Other ways to suss out whether an adviser is for you: You can look on their company website and see where they donate (or don’t). You can look at the diversity of their staff. You can also prepare a question or two that will reveal potential blind spots or red flags. “If you come from a community that has encountered systemic barriers to building intergenerational wealth, ask a question that helps you understand whether they understand that,” says Hussey.
7. Make sure you can afford it.
Finally — and perhaps most importantly — you’ll want to ask a potential financial adviser how much they charge. This will vary. Some financial advisers will charge a percentage of how much money they manage, usually between 0.25 and one percent (absolutely do not go with anyone who charges more than that). More typically, especially if you’re working with an adviser for the first time, they will charge by the hour, usually between $200 and $500. Many will also charge a higher retainer fee up front, between $1,000 and $5,000, to review all your information and put together a comprehensive financial plan, says Hussey.
If this is beyond you — which is understandable — some financial advisers are willing to offer sliding scale rates. Alternatively, you can access pro bono services through the Foundation for Financial Planning.

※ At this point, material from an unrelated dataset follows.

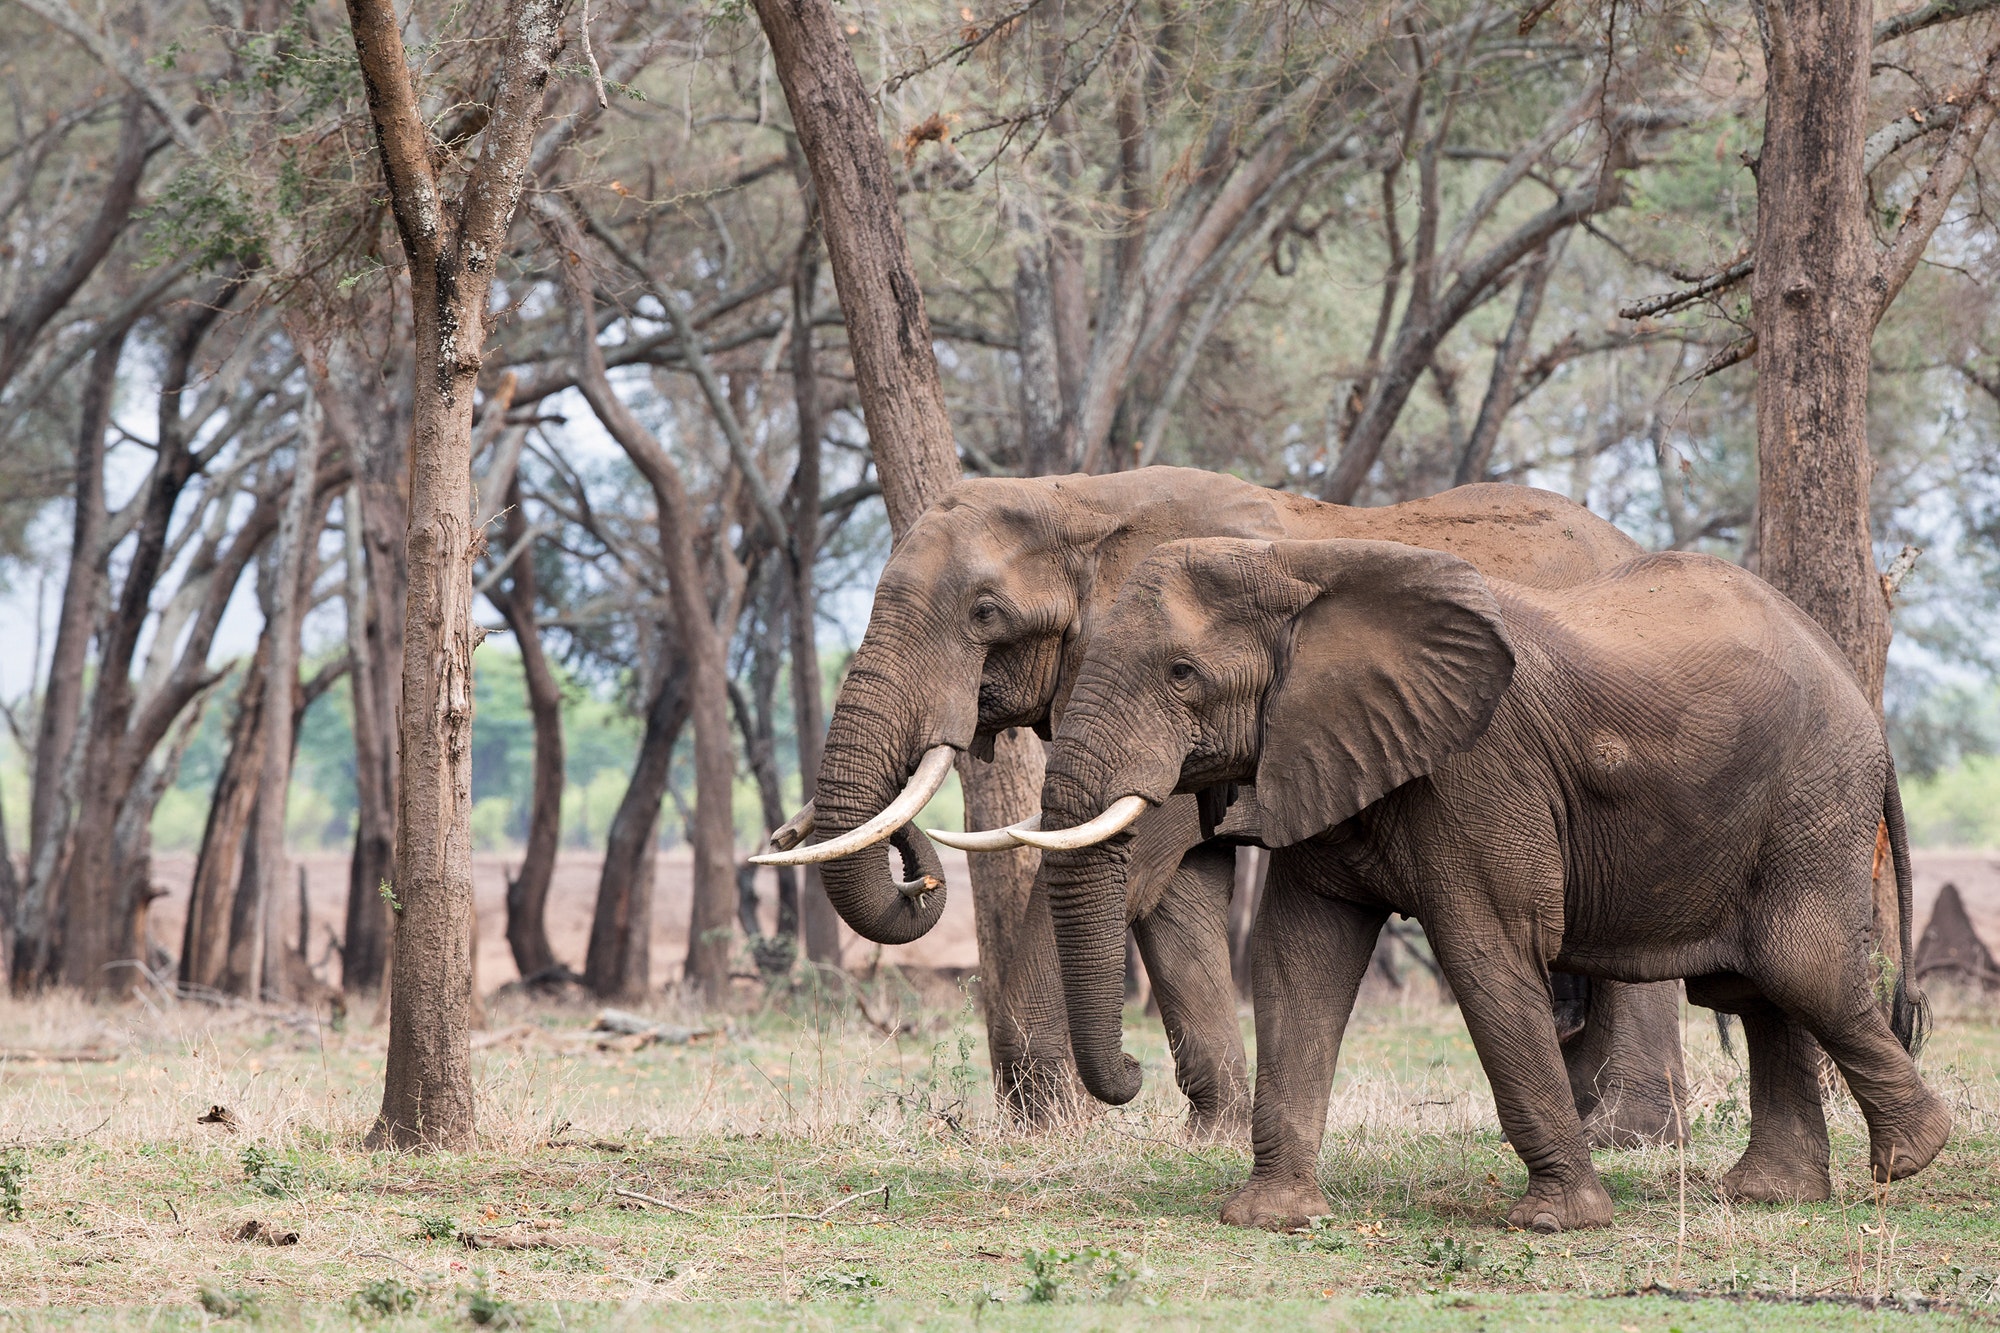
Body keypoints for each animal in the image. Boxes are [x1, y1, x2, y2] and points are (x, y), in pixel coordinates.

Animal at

Ultimately, a good financial adviser should be worth a ton more than they charge. (Hussey says that one of her clients named their car after her because she’s saved them that much money.) The good news is that if you don’t feel like they’re worth it, you can always switch or stop working with them. Signs that your financial adviser is doing their job include checking in with you, answering your questions in a way that you can understand, and adjusting your plans when things change, which they will. Most of all, they should put your mind at ease.